Fig.2 and l.204: please use consistent terminology, e.g. "pooling" instead of "L2-barycenter" or "concatenation", since they are the same thing.
l.210-214: this discussion should give some physical reasons why preserving distribution shape can be regarded as desirable or not. Why use a multimodel ensemble in the first place if differences in distributions are regarded as a problem to fix ? There seems to be an implicit assumption that these differences stem from climatological differences between the single-model ensembles used, so that the motivation for using the GaussW2 barycenter is to implement a bias correction scheme.
l.284: replace "simulation's number" by "ensemble member index"
l.288: compare -> compares
l.294: a drawback of the CRPSf definition is that it penalizes forecast variability: an ensemble with systematically close-to-average spread will be less likely to produce events with large CRPS, so it will have a better (smaller) CRPSf. By design, it will also produce less extreme probabilities (this is quite clear in Fig. 2), so it will have a reduced capablity for detecting extreme events. The performance metrics used in this paper tend to reward average skill. It would be useful to see metrics that are more sensitive to the detection of anomalous events, such as CSI or F1, F2, or the areas under the ROC and precision-recall curves for high physical thresholds.
Table 2: the formulae are unnecessarily heavy. For instance, the double sum over i and j, factor wi etc could be avoided by simply stating that the scores are spatially averaged. This is standard practice in the weather community.
Fig 4, 5, 6: Some graphical indication of significance of the differences is needed, particularly the differences that are presented as results in the text. In maps, an effective method is to leave blank (white) the areas where SSR does not significantly differ from one.

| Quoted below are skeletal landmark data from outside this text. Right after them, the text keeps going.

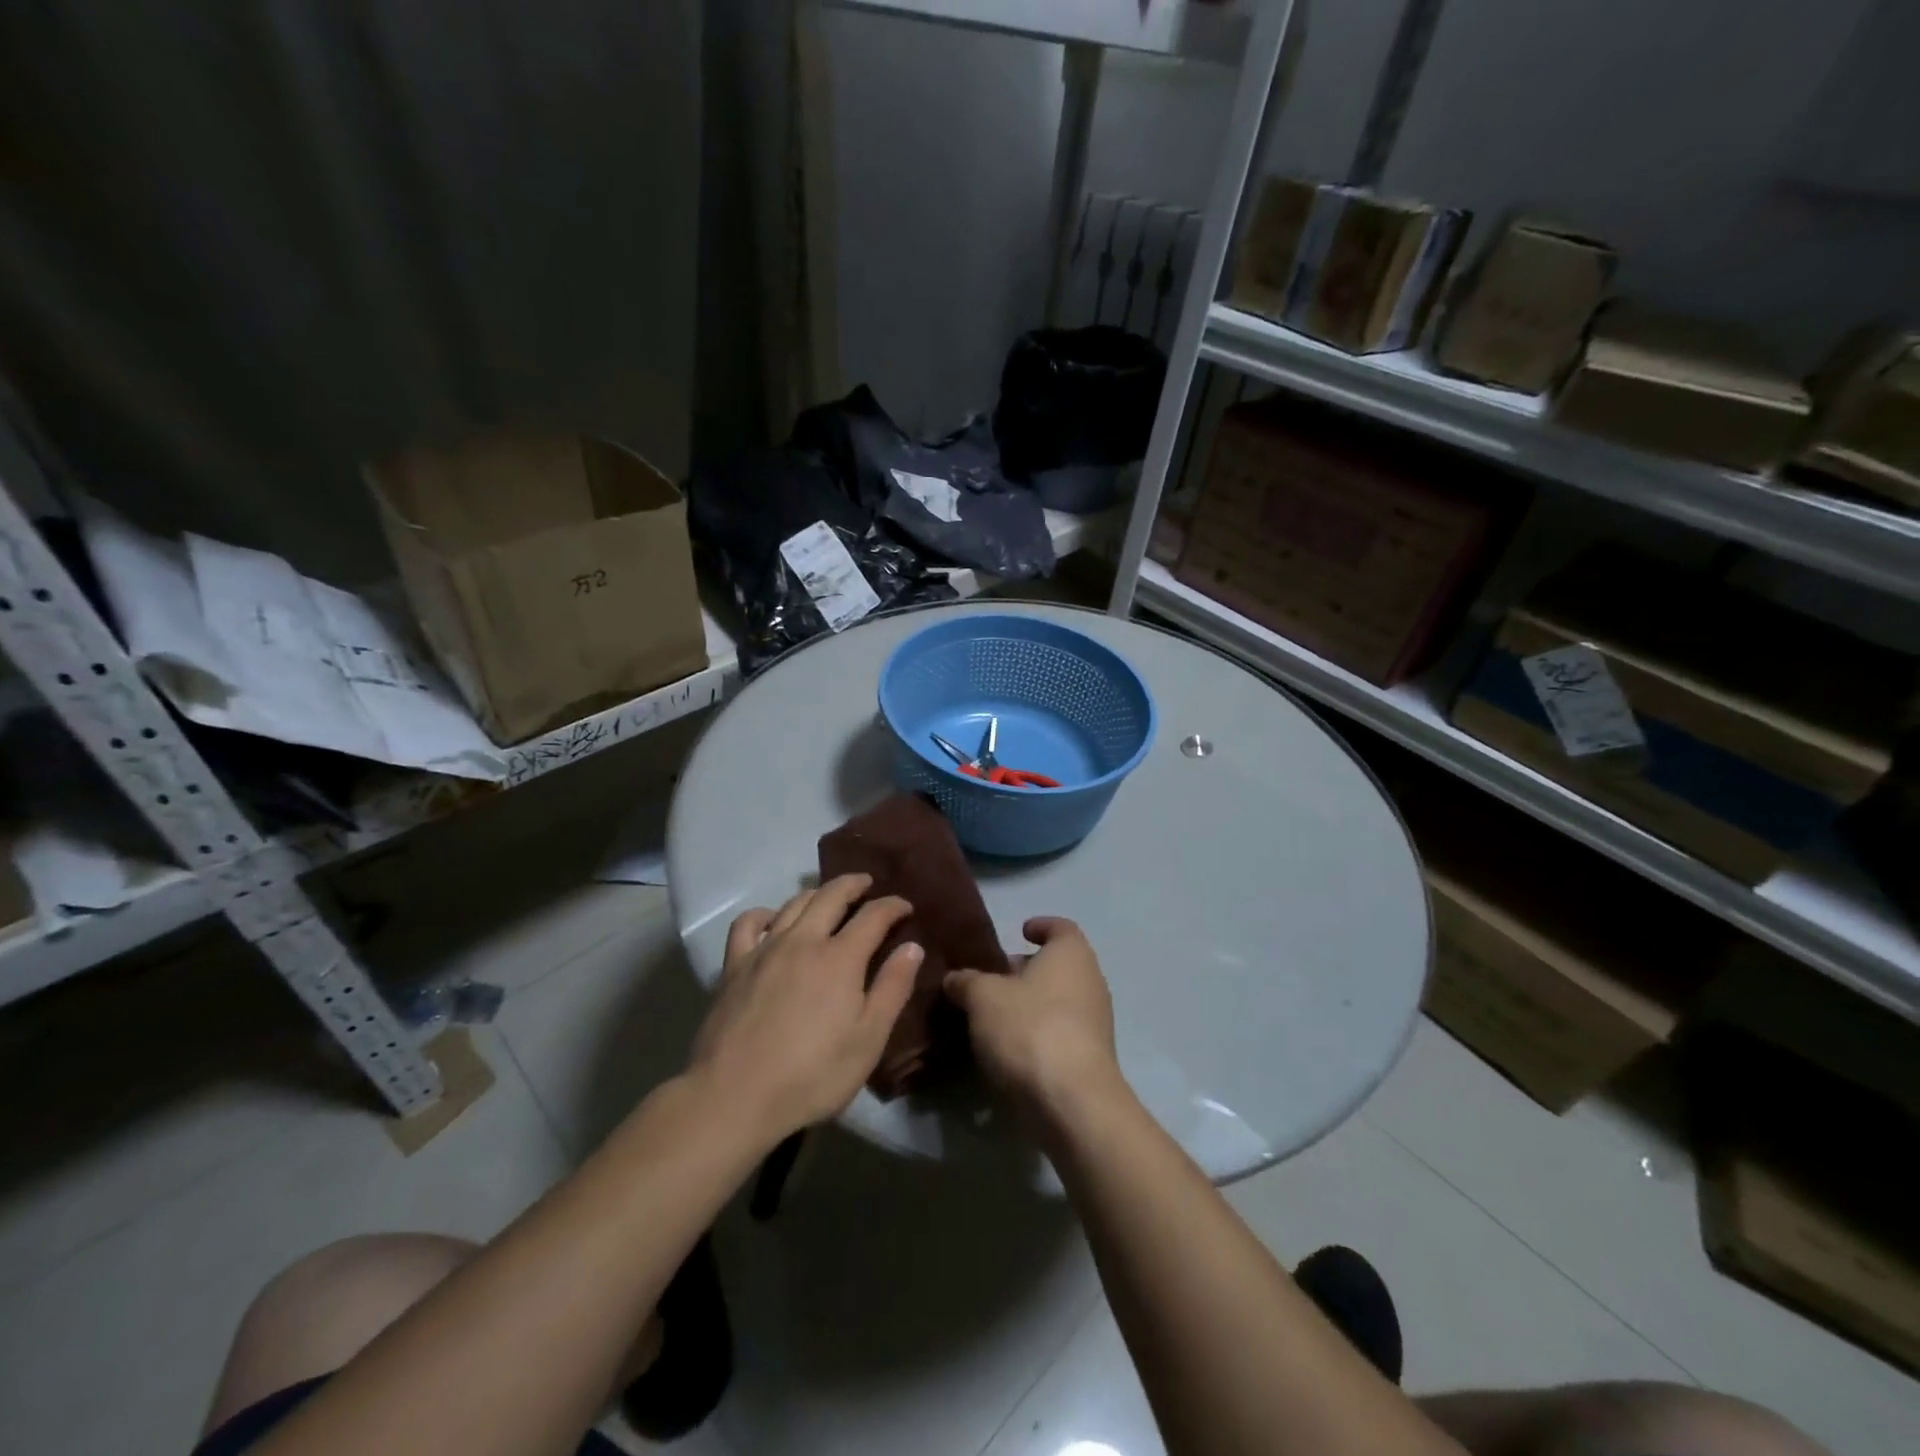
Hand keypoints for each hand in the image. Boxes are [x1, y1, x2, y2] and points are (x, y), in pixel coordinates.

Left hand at [689, 874, 921, 1143]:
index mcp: (841, 958)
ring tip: (828, 897)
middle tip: (867, 884)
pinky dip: (765, 913)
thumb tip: (912, 946)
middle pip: (831, 895)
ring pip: (794, 903)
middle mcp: (804, 941)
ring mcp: (765, 949)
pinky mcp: (734, 966)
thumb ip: (892, 988)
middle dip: (854, 885)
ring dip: (817, 893)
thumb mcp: (868, 1040)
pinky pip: (748, 923)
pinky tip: (773, 921)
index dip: (893, 905)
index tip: (906, 906)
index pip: (873, 915)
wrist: (734, 1097)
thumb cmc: (812, 1075)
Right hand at [944, 917, 1121, 1130]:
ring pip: (1058, 1001)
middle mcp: (1091, 981)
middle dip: (1026, 971)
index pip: (1060, 927)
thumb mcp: (982, 998)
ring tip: (992, 1017)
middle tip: (992, 979)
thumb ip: (967, 982)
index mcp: (1071, 954)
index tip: (1019, 932)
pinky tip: (1009, 1050)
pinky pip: (1060, 1033)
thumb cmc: (1029, 1028)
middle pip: (1058, 966)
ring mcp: (1095, 1022)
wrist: (1072, 1102)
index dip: (1040, 926)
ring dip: (1029, 1005)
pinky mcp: (1091, 1058)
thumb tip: (955, 978)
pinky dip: (1037, 1034)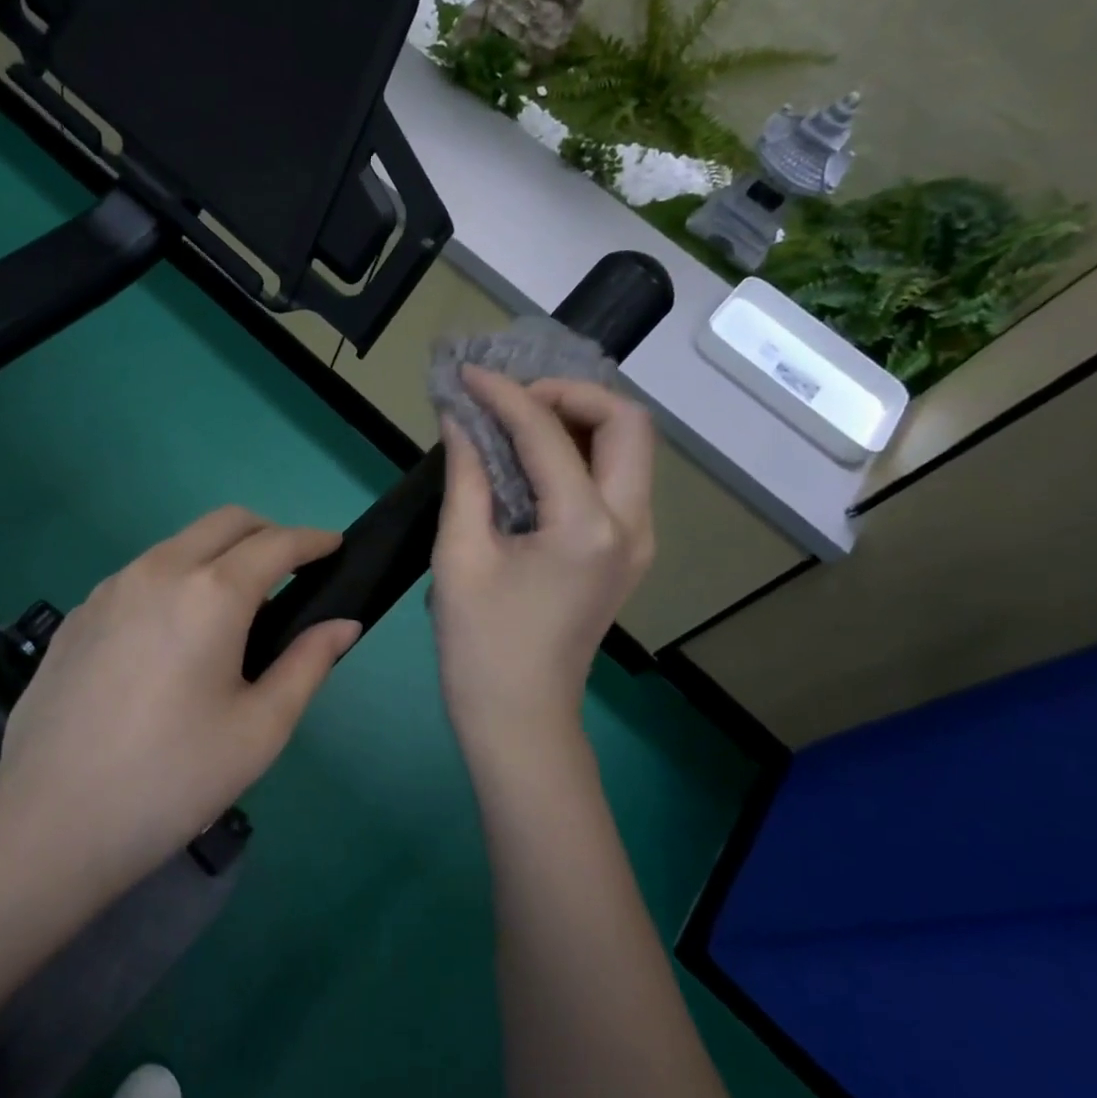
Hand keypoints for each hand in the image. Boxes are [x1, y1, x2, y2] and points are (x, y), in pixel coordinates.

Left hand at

l.367: explain -> explained
l.373: nonexistent section number 22
l.374: please provide references to studies where a similar ensemble is proven to be over-dispersed indeed.
l.376,383: nonexistent section number
l.383: "better" than what ? L2 or SMEs ?
l.386-387: cumbersome sentence. Please rephrase.
l.402-405: I do not understand this statement: where do you see the influence of the forecast initial condition in eq.7 ?
l.425: "use _of_"
l.455: add "model _systematic_" error. Some model errors are not systematic and thus cannot be claimed to be handled by the GaussW2 barycenter method. The claim can only be made for those model errors that are identically activated in all ensemble members of each SME, and that are persistent in time at any given point.
l.461: same remark as on l.402: these methods do not separate initial condition errors from model errors in a general sense, such a separation would only occur under some simplifying assumptions that need to be more explicit in the text.
Appendix B. this appendix does not seem relevant to the rest of the article. It should be deleted if it is not explicitly used in the text body.
Tables D1 to D4: these are not very readable. A graphical presentation of the useful information would improve readability. "models are significantly different" from what ? From each other, or is L2-bary different from GaussW2-bary ?